__TASK BRIEF__. Return each line of the records below that contains the word "minus".

__PROVIDED ENTRIES__.
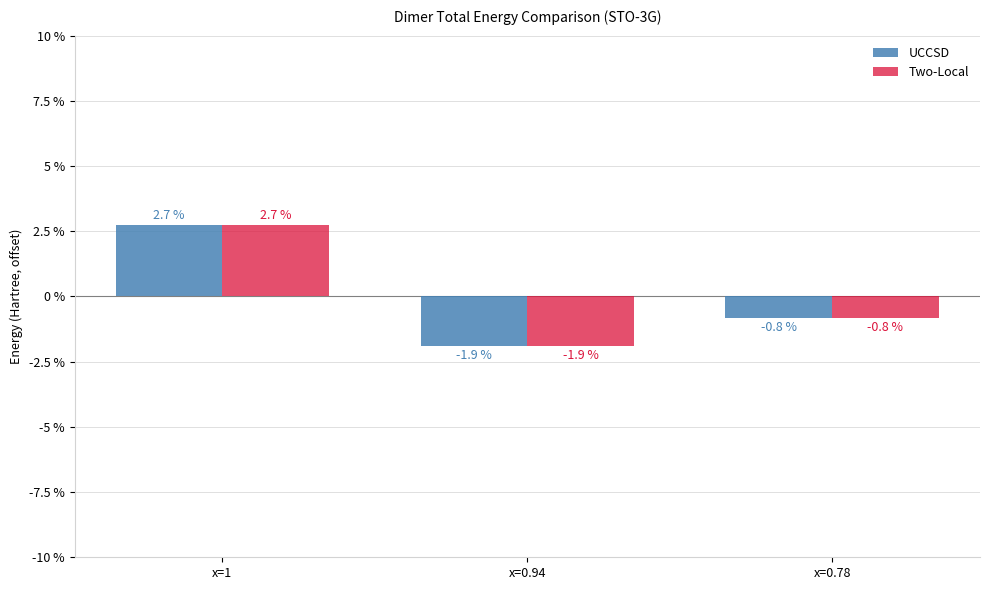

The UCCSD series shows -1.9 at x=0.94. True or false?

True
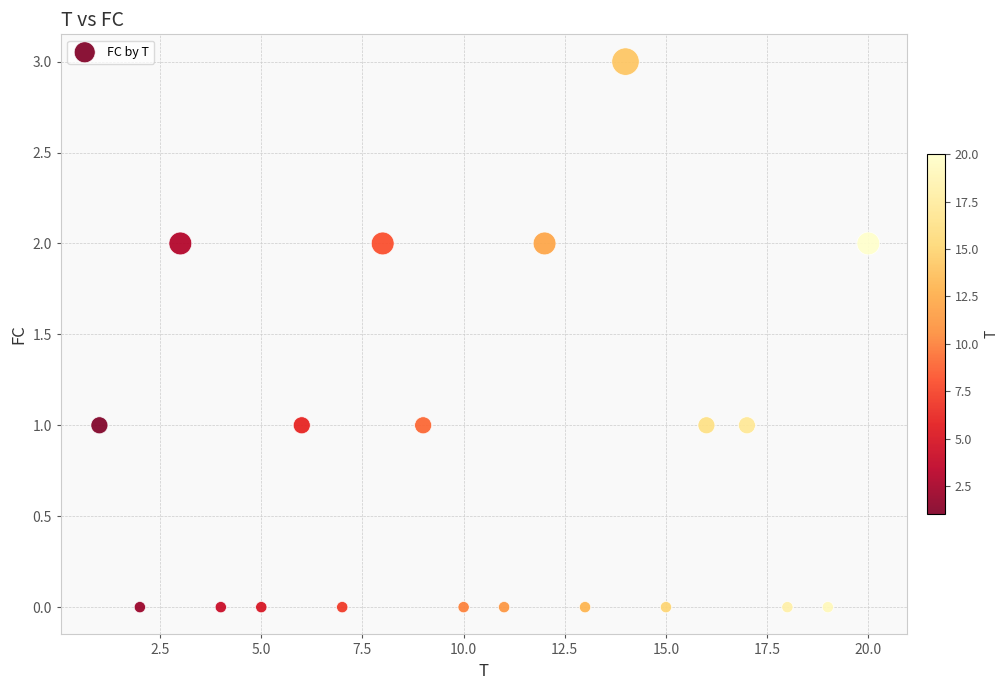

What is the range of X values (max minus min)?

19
---
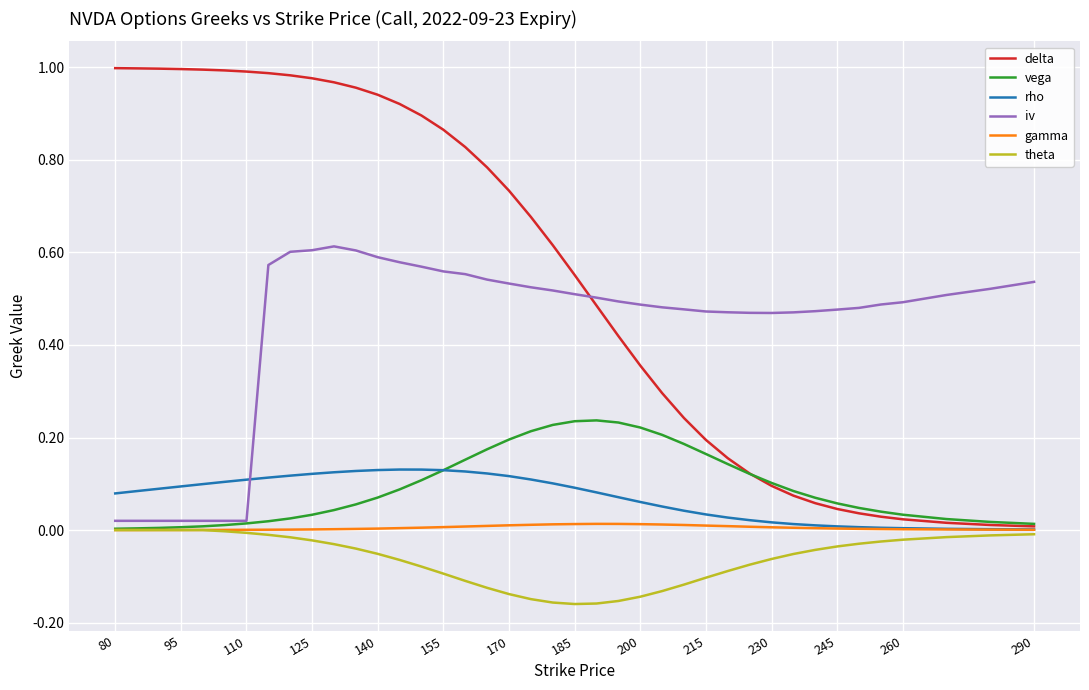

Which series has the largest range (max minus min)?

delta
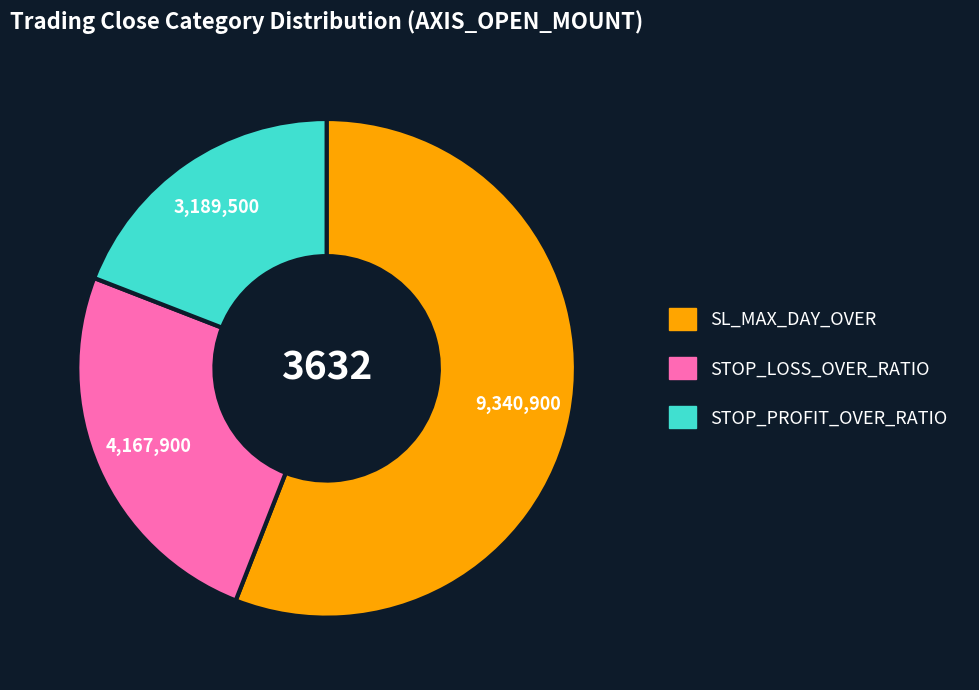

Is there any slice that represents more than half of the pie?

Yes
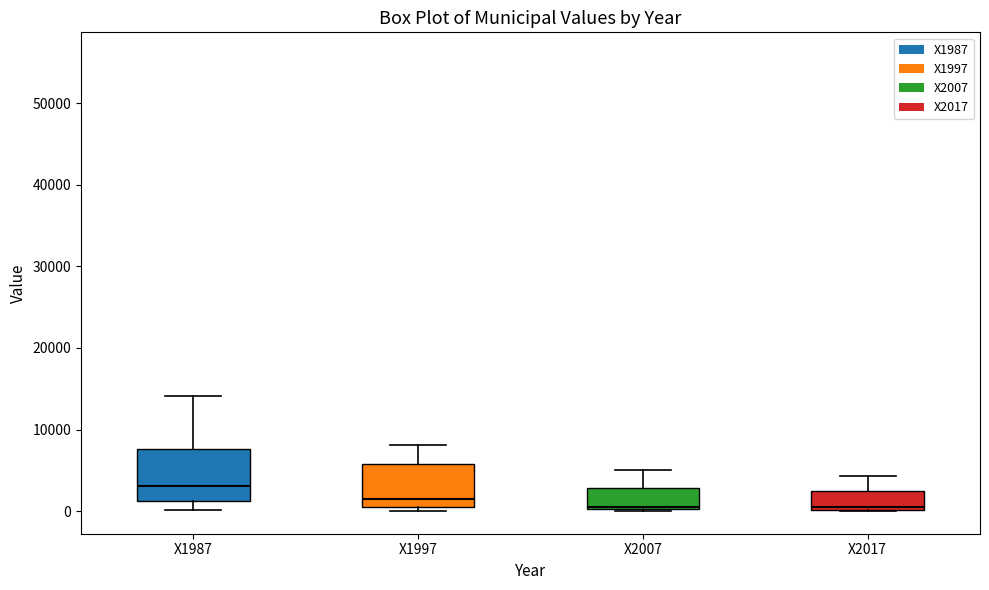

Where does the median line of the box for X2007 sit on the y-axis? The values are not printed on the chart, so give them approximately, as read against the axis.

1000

__ANSWER TO THIS EXERCISE__.
What is the range of X values (max minus min)?
Which series has the largest range (max minus min)?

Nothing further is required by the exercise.